Option 3: Open static HTML directly

# Linux
xdg-open docs/target/site/index.html

# macOS
open docs/target/site/index.html

# Windows
start docs/target/site/index.html
Opening static HTML directly may not fully test search and relative links.

Living Documentation

The documentation includes examples that are symlinked to actual test configuration files in the codebase. This ensures examples are always valid and tested. The symlinks are in docs/modules/ROOT/examples/ and point to files in tika-parsers/…​/config-examples/.

When you modify a config example in the codebase, the documentation automatically reflects the change on the next build.

Version Management

Documentation versions are managed through Git branches with the docs/ prefix.

Branch Structure

  • HEAD (main branch) - Current development version (SNAPSHOT)

  • docs/4.0.0 - Released 4.0.0 documentation

  • docs/4.1.0 - Released 4.1.0 documentation

The playbook (antora-playbook.yml) is configured to build all docs/* branches automatically.

Publishing a New Release

When releasing a new version (e.g., 4.0.0):

# 1. Tag the release as usual
git tag v4.0.0

# 2. Create docs branch from tag
git checkout -b docs/4.0.0 v4.0.0

# 3. Update version in antora.yml
sed -i "s/4.0.0-SNAPSHOT/4.0.0/" docs/antora.yml
git commit -am "Set docs version to 4.0.0"
git push origin docs/4.0.0

# 4. Build the site
cd docs
mvn antora:antora

# 5. Publish to SVN
cp -r target/site/* ~/tika-site/4.x/
cd ~/tika-site
svn add 4.x --force
svn commit -m "Publish 4.0.0 docs"

Updating Released Documentation

To fix or update documentation for a released version:

# 1. Checkout the docs branch
git checkout docs/4.0.0

# 2. Make changes (docs or config examples)
# Edit files as needed...

# 3. Commit and push
git commit -am "Fix PDF parser example"
git push origin docs/4.0.0

# 4. Rebuild and republish
cd docs
mvn antora:antora
cp -r target/site/* ~/tika-site/4.x/
cd ~/tika-site
svn commit -m "Update 4.0.0 docs"

Site Structure

The Antora configuration files:

  • docs/antora.yml - Component descriptor (name, version, navigation)

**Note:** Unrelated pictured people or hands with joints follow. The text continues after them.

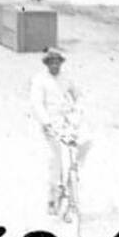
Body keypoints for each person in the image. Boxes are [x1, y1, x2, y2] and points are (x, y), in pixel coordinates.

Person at [29, 47, 93, 217]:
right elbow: (37, 104)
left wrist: (77, 112)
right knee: (55, 160)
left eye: (58, 61)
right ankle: (53, 199)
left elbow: (80, 96)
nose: (55, 65)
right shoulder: (39, 80)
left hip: (67, 121)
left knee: (85, 143)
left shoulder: (67, 78)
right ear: (47, 63)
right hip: (51, 124)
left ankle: (72, 192)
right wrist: (46, 123)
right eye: (51, 62)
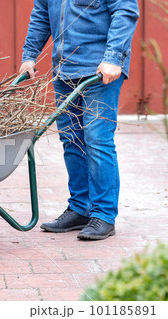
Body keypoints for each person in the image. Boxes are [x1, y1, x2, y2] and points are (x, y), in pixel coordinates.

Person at [19, 0, 139, 240]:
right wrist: (30, 55)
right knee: (71, 140)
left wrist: (114, 57)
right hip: (64, 70)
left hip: (99, 70)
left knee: (97, 140)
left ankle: (104, 215)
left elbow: (125, 11)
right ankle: (80, 208)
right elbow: (42, 13)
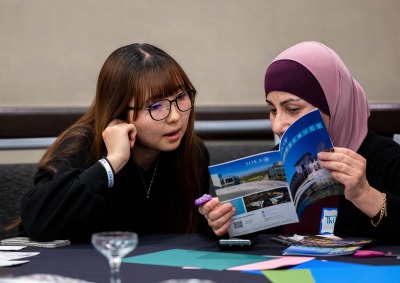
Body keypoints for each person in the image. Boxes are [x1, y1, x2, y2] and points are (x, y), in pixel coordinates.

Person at [199, 41, 400, 243]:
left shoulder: (387, 159)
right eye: (272, 110)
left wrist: (365, 194)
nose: (277, 125)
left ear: (333, 104)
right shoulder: (279, 160)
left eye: (293, 109)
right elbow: (248, 232)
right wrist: (222, 221)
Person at [19, 43, 212, 242]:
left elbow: (188, 231)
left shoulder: (192, 152)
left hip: (157, 269)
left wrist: (216, 223)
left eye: (181, 96)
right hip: (74, 269)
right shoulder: (81, 145)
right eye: (155, 106)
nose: (174, 116)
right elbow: (39, 223)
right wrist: (111, 163)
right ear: (120, 111)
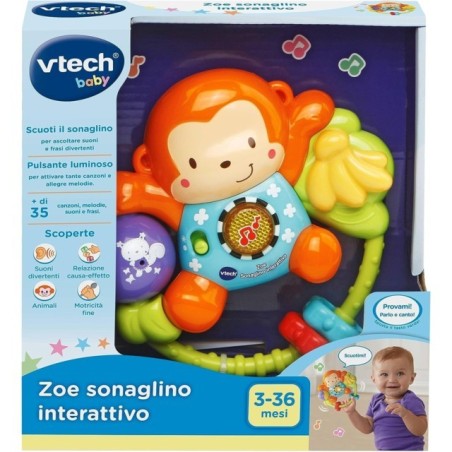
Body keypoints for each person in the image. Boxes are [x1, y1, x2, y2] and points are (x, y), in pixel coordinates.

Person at [343, 346, 427, 450]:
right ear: (374, 379)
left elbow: (421, 429)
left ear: (411, 378)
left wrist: (405, 414)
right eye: (384, 374)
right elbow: (367, 427)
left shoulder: (411, 400)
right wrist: (352, 413)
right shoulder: (376, 400)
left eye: (400, 373)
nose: (392, 379)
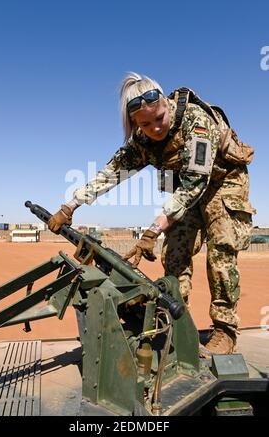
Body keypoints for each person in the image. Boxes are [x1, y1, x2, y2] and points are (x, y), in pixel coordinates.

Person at [48, 72, 255, 355]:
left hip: (223, 181)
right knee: (175, 254)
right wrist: (69, 206)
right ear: (135, 124)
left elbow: (195, 185)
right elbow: (110, 174)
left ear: (166, 104)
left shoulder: (197, 122)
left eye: (159, 118)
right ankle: (178, 321)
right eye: (145, 124)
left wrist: (153, 230)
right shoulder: (142, 141)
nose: (155, 128)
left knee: (221, 249)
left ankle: (225, 330)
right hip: (186, 189)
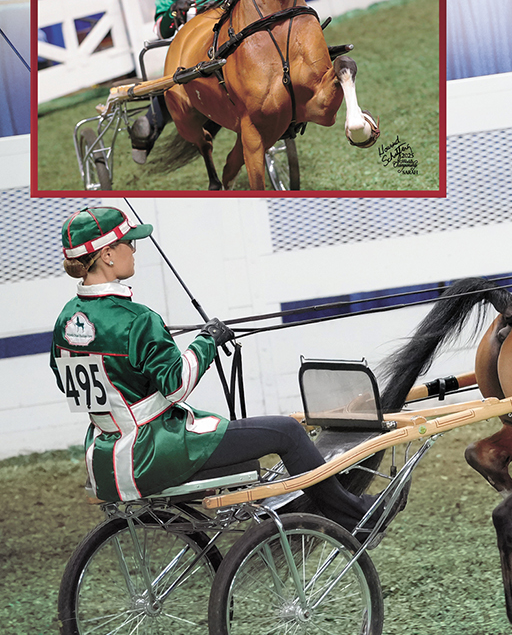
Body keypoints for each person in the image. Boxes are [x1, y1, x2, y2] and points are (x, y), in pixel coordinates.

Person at [52, 207, 371, 529]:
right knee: (287, 431)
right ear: (107, 254)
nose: (134, 251)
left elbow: (73, 384)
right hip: (149, 454)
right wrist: (208, 341)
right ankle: (355, 516)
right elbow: (176, 385)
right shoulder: (137, 319)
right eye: (129, 243)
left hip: (104, 458)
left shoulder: (65, 320)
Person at [130, 0, 226, 164]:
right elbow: (161, 31)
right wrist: (174, 11)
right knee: (173, 88)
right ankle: (147, 130)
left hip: (228, 45)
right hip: (189, 57)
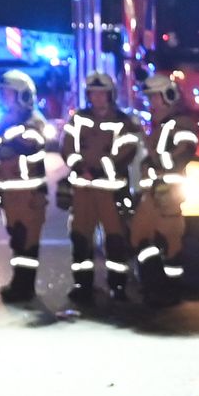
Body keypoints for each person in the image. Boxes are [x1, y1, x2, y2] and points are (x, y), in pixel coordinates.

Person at [60, 70, 142, 304]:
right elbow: (67, 146)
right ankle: (82, 284)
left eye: (102, 94)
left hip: (110, 190)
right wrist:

  • docs/antora-playbook.yml - Site-wide configuration (sources, UI, extensions)

  • docs/modules/ROOT/nav.adoc - Navigation sidebar structure

  • docs/modules/ROOT/pages/ - Documentation pages

  • docs/modules/ROOT/examples/ - Symlinks to config examples

  • docs/supplemental-ui/ - Custom UI components (header, footer, search)

The site includes client-side search powered by the Lunr extension. The search index is generated at build time and requires no server-side infrastructure.

Logos

Official Apache Tika logos are archived at docs/assets/logos/asf-tika-logos.zip.